Important Dates
Musical Musings on Hands with Kesivan Naidoo and Sabelo Mcinziba
Friday 29.11.2024 19:00
Iwalewahaus, Bayreuth
Musical Musings on Hands
with
Kesivan Naidoo and Sabelo Mcinziba
Iwalewahaus, 29.11.2024, 19:00
Musical Musings on Hands
This musical conversation between trail-blazing jazz drummer and composer Kesivan Naidoo and artist-anthropologist-Cluster Fellow Sabelo Mcinziba will be a stylistic infusion of philosophical reflections on the life worlds of hands. The audience is invited to an immersive experience through careful and interactive listening in these musical musings and performances that animate the ideas sonically.
The conversation, faciliated by Joschka Philipps, stages a phonic mapping and tracing of sonic productions by hands in various activities, contexts and by different actors; ranging from labour to entertainment, often blending and bending the perceived lines of engagement given the multiplicity of hands as a medium of human expression.
On an aesthetic register, the conversation and performance summon conscious consideration on the musicality of everyday rituals in the performance of humanity through our hands, especially in the context of an increasingly precarious world sociopolitically. It grounds improvisation not only as a cornerstone of jazz but also philosophically as a living practice in the face of unsettling orders historically as well as in the present.
Please join us for an evening of courageous curation where rapturous sounds are installed as a deliberate disturbance to harmony rested on repression in some traditions. An evening that hopes to pose questions to compel us to reconfigure ideas of humanity in the 21st century.
About Kesivan Naidoo
Jazz drummer and composer Kesivan Naidoo’s music has been hailed by critics as “majestic playing, mind-blowing listening” and “the birth of a new South African jazz sound”. Born in 1979 in East London, South Africa Kesivan was one of the first nonwhite students in a formerly white school. He fell in love with jazz at the age of 10 and started performing professionally at 14. Born into the generation of “freedom children”, he used music to celebrate the liberation his elders fought so hard to achieve. Kesivan’s sound is rooted in the art of improvisation, in rapturous expression and radical invention—and most importantly, in listening.

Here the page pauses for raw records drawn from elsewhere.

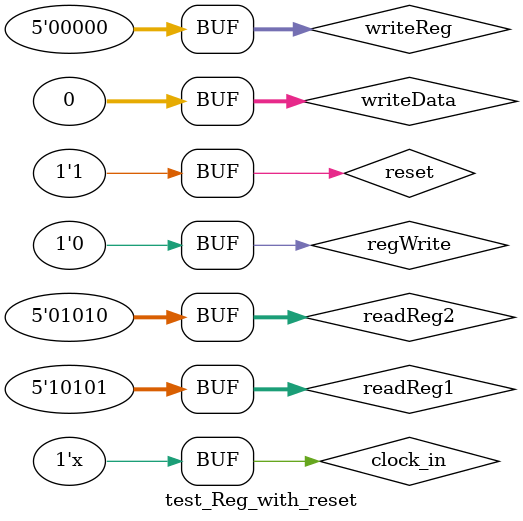
<source format=v>
`timescale 1ns / 1ps


module test_Reg_with_reset;

	// Inputs
	reg clock_in;
	reg regWrite;
	reg [4:0] readReg1;
	reg [4:0] readReg2;
	reg [4:0] writeReg;
	reg [31:0] writeData;
	reg reset;
   parameter PERIOD = 200;
	// Outputs
	wire [31:0] readData1;
	wire [31:0] readData2;

	// Instantiate the Unit Under Test (UUT)
	Register uut (
		.clock_in(clock_in), 
		.regWrite(regWrite), 
		.readReg1(readReg1), 
		.readReg2(readReg2), 
		.writeReg(writeReg), 
		.writeData(writeData), 
		.reset(reset), 
		.readData1(readData1), 
		.readData2(readData2)
	);
	always #(PERIOD/2) clock_in = ~clock_in;
	initial begin
		// Initialize Inputs
		clock_in = 0;
		regWrite = 0;
		readReg1 = 0;
		readReg2 = 0;
		writeReg = 0;
		writeData = 0;
		reset = 0;

		// Wait 100 ns for global reset to finish
		#100;
        
		// Add stimulus here
		#285;
		regWrite = 'b1;
		writeReg = 5'b10101;
		writeData = 32'b11111111111111110000000000000000;
		
		#200;
		writeReg = 5'b01010;
		writeData = 32'b00000000000000001111111111111111;
		
		#200;
		regWrite = 'b0;
		writeReg = 'b00000;
		writeData = 32'b00000000000000000000000000000000;
		
		#50;
		readReg1 = 'b10101;
		readReg2 = 'b01010;
		
		#100;
		reset = 1;
	end
      
endmodule


</source>
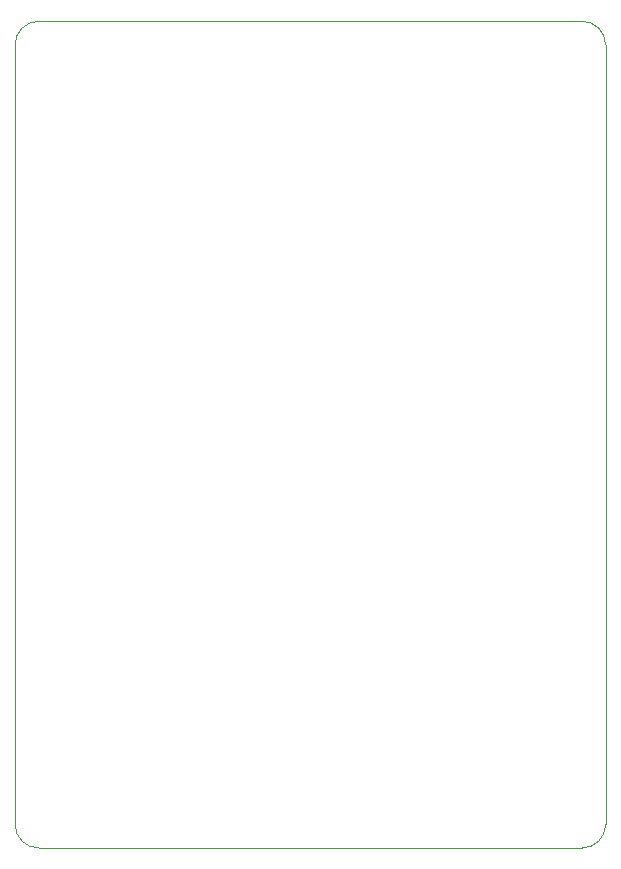
<source format=gbr>
%TF.GenerationSoftware,KiCad,Pcbnew,(5.1.6-0-10_14)*%
%TF.CreationDate,2021-04-25T16:08:19+02:00*%
%TF.ProjectId,ControlUnit,436f6e74-726f-46c5-956e-69742e6b6963,rev?*%
%TF.SameCoordinates,Original*%
%TF.FileFunction,Profile,NP*%
%FSLAX46Y46*%
G04 Gerber Fmt 4.6, Leading zero omitted, Abs format (unit mm)*
G04 Created by KiCad (PCBNEW (5.1.6-0-10_14)) date 2021-04-25 16:08:19*
%MOMM*%
%LPD*%
G01*
G04 APERTURE LIST*
%TA.AperFunction,Profile*%
%ADD10C,0.050000*%
%TD*%
G04 APERTURE END LIST*
D10*
X148000000Y-120000000D02*
X102000000Y-120000000D01*
X150000000Y-52000000D02*
X150000000Y-118000000D01*
X102000000Y-50000000D02*
X148000000Y-50000000D01*
X100000000Y-118000000D02*
X100000000Y-52000000D01*
X150000000Y-118000000D02*
G75*
G02*
X148000000Y-120000000I-2000000J0D01*
G01*
X102000000Y-120000000D02*
G75*
G02*
X100000000Y-118000000I0J2000000D01*
G01*
X148000000Y-50000000D02*
G75*
G02*
X150000000Y-52000000I0J-2000000D01*
G01*
X100000000Y-52000000D02*
G75*
G02*
X102000000Y-50000000I2000000J0D01*
G01*
M02*

</source>
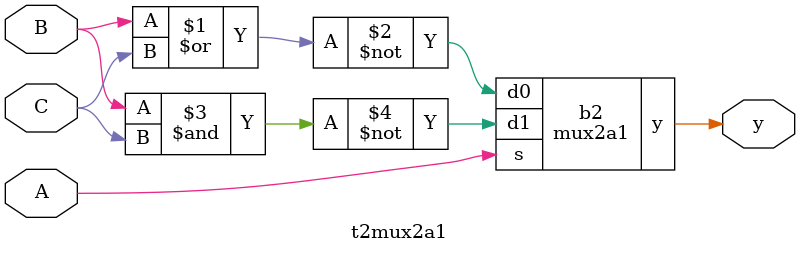
<source format=v>


module mux2a1(input wire  d0, d1,  //mux2:1 (entradas)
                    input wire s, //entrada (selector)
                  output wire y); //salida

assign y = s ? d1 : d0;

endmodule


//mux4:1 implementado con un 2:1
module mux4a1(input wire d0, d1, d2, d3,
                      input wire s0, s1,
                         output wire y);

wire l1,h1 ;

mux2a1  lowmux(d0, d1, s0, l1);
mux2a1  highmux(d2, d3, s0, h1);
mux2a1  outmux(l1, h1, s1, y);

endmodule


//mux8:1 implementado con 4:1

module mux8a1(input wire d0, d1, d2, d3, d4, d5, d6, d7,
                                   input wire s, s1, s2,
                                         output wire y);
wire sal1, sal2;

mux4a1  fun1(d0, d1, d2, d3, s, s1, sal1);
mux4a1  fun2(d4, d5, d6, d7, s, s1, sal2);
mux2a1  fun3(sal1, sal2, s2, y);

endmodule


//tabla 01 con multiplexores

//tabla 01 con mux8:1

module t1mux8a1(input wire A, B, C, output wire Y);

wire l, h;

assign l = 0;
assign h = 1;


mux8a1 fun1(l, h, h, l, h, l, l, h, C, B, A, Y);

endmodule

//tabla 01 con mux4:1

module t1mux4a1(input wire A, B, C, output wire y);

mux4a1 f1(C, ~C, ~C, C, B, A, y);

endmodule

//tabla 01 con mux2:1

module t1mux2a1(input wire A, B, C, output wire y);

mux2a1 c1(B^C, B~^C, A, y);

endmodule

// tabla 02 con multiplexores

//tabla 02 con mux8:1

module t2mux8a1(input wire A, B, C, output wire y);

wire l, h;

assign l = 0;
assign h = 1;

mux8a1 fun2(h, h, l, l, h, h, h, l, C, B, A, y);

endmodule

// tabla 02 con mux4:1

module t2mux4a1(input wire A, B, C, output wire y);

wire l;
assign l = 0;

mux4a1 f2(~C, l, C, ~C, B, A, y);

endmodule

//tabla 02 con mux 2:1

module t2mux2a1(input wire A, B, C, output wire y);

mux2a1 b2(B~|C, B~&C, A, y);

endmodule

</source>
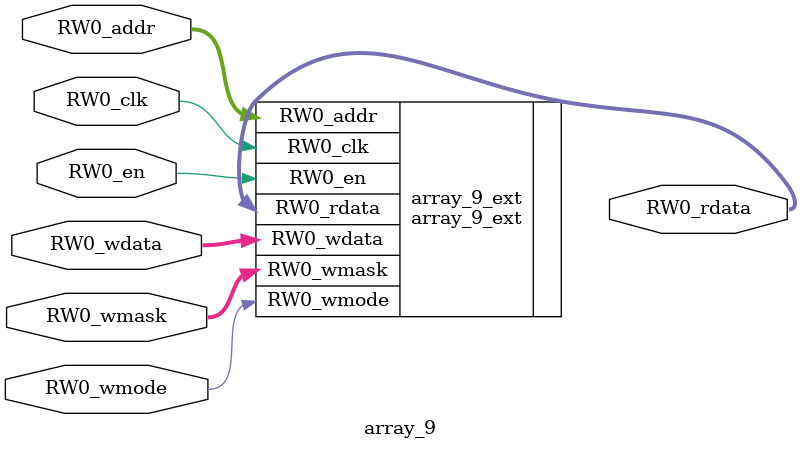
<source format=sv>
`ifndef RANDOMIZE
  `ifdef RANDOMIZE_MEM_INIT
    `define RANDOMIZE
  `endif // RANDOMIZE_MEM_INIT
`endif // not def RANDOMIZE
`ifndef RANDOMIZE
  `ifdef RANDOMIZE_REG_INIT
    `define RANDOMIZE
  `endif // RANDOMIZE_REG_INIT
`endif // not def RANDOMIZE

`ifndef RANDOM
  `define RANDOM $random
`endif // not def RANDOM

// Users can define INIT_RANDOM as general code that gets injected into the
// initializer block for modules with registers.
`ifndef INIT_RANDOM
  `define INIT_RANDOM
`endif // not def INIT_RANDOM

// If using random initialization, you can also define RANDOMIZE_DELAY to
// customize the delay used, otherwise 0.002 is used.
`ifndef RANDOMIZE_DELAY
  `define RANDOMIZE_DELAY 0.002
`endif // not def RANDOMIZE_DELAY

// Define INIT_RANDOM_PROLOG_ for use in our modules below.
`ifndef INIT_RANDOM_PROLOG_
  `ifdef RANDOMIZE
    `ifdef VERILATOR
      `define INIT_RANDOM_PROLOG_ `INIT_RANDOM
    `else  // VERILATOR
      `define INIT_RANDOM_PROLOG_ `INIT_RANDOM #`RANDOMIZE_DELAY begin end
    `endif // VERILATOR
  `else  // RANDOMIZE
    `define INIT_RANDOM_PROLOG_
  `endif // RANDOMIZE
`endif // not def INIT_RANDOM_PROLOG_

// Include register initializers in init blocks unless synthesis is set
`ifndef SYNTHESIS
  `ifndef ENABLE_INITIAL_REG_
    `define ENABLE_INITIAL_REG_
  `endif // not def ENABLE_INITIAL_REG_
`endif // not def SYNTHESIS

// Include rmemory initializers in init blocks unless synthesis is set
`ifndef SYNTHESIS
  `ifndef ENABLE_INITIAL_MEM_
    `define ENABLE_INITIAL_MEM_
  `endif // not def ENABLE_INITIAL_MEM_
`endif // not def SYNTHESIS

module array_9(
  input  [2:0]    RW0_addr,
  input           RW0_en,
  input           RW0_clk,
  input           RW0_wmode,
  input  [1175:0] RW0_wdata,
  output [1175:0] RW0_rdata,
  input  [3:0]    RW0_wmask
);

  array_9_ext array_9_ext (
    .RW0_addr  (RW0_addr),
    .RW0_en    (RW0_en),
    .RW0_clk   (RW0_clk),
    .RW0_wmode (RW0_wmode),
    .RW0_wdata (RW0_wdata),
    .RW0_rdata (RW0_rdata),
    .RW0_wmask (RW0_wmask)
  );
endmodule


</source>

Over the past 25 years, he’s forged relationships across the world. He's performed in Africa, Europe, Asia, and America with jazz luminaries including: Dave Liebman, Danilo Perez, Joe Lovano, Tarus Marteen, John Patitucci, Maria Schneider, Miriam Makeba, Bheki Mseleku, Zim Ngqawana, Feya Faku, Rene McLean, Jimmy Dludlu, Judith Sepumba, Hotep Galeta, Steve Newman and Carlo Mombelli, Bruce Cassidy, Winston Mankunku and more. He’s also honed his diverse musical vocabulary anchoring innovative groups including Tribe (traditional jazz), Golliwog (funk), Closet Snare (electronic jazz), Babu (world music) and Beat Bag Bohemia (Swiss-Southern African collaboration of four drummers, contemporary classical music).
Kesivan graduated from the University of Cape Town with a BA in Music. In 2000 he won the SAMRO Overseas Scholarship Competition which gave him the opportunity to spend one year studying under Prof. Sanjoy Bandopadhyay in India. As the Creative Director of Silent Revolution Music, Kesivan is also a music activist and has composed for feature films and documentaries. In 2010 he released his first album Instigators of the Revolution with his band “Kesivan and The Lights”, nominated for the South African Music Award (SAMA). In 2014 Kesivan and The Lights performed to standing ovations at the international launch of the album Brotherhood at Carnegie Hall. In 2016, Kesivan graduated with his Master’s degree from Berklee College of Music, Global Jazz Institute in Boston, USA under the supervision of Grammywinning pianist Danilo Perez in 2016.
Kesivan now lives in Basel, Switzerland. His latest project is a collaboration with Adrian Mears who arranged Kesivan’s compositions for the Swiss Jazz Orchestra.
About Sabelo Mcinziba
Sabelo Mcinziba is a researcher preoccupied with the question of the Human throughout history. His intellectual work is inter-, multi-, and transdisciplinary in service of a set of questions that come together when thinking about the human. These include the question of power, violence, trauma, land, death, freedom, aesthetics, space, modernity, identity, heritage, memory, etc.
He curates audience-participatory and collaborative walking tours in urban and rural settings. The narration method forms intersections between history and the philosophies that shape the past and the present. The tours are an invitation to study how the same patterns are expressed through path dependence and historical recurrence. He is committed to intellectual work that rehumanizes the dehumanized by imagining alternative Afro futures.